EXERCISE DATA Start Marker

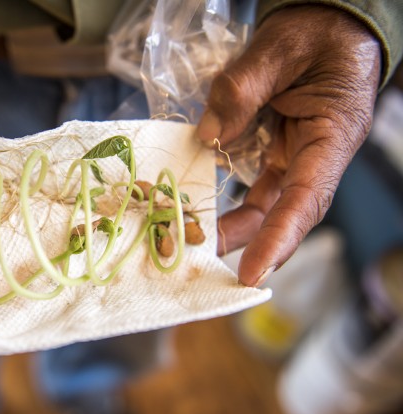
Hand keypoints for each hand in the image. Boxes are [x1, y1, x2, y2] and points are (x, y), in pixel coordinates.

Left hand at [197, 6, 381, 285]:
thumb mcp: (278, 49)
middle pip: (284, 211)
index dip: (280, 238)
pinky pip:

EXERCISE DATA End Marker

• WHAT THIS TASK INVOLVES: If a line in the data above holds the string "hand", copy it.

• YOUR SOLUTION:
Hand keypoints for each hand in the image. Boxes are [x1, y1, x2, y2] and points are (x, y), in pixel coordinates.
Left hand at [197, 6, 381, 285]:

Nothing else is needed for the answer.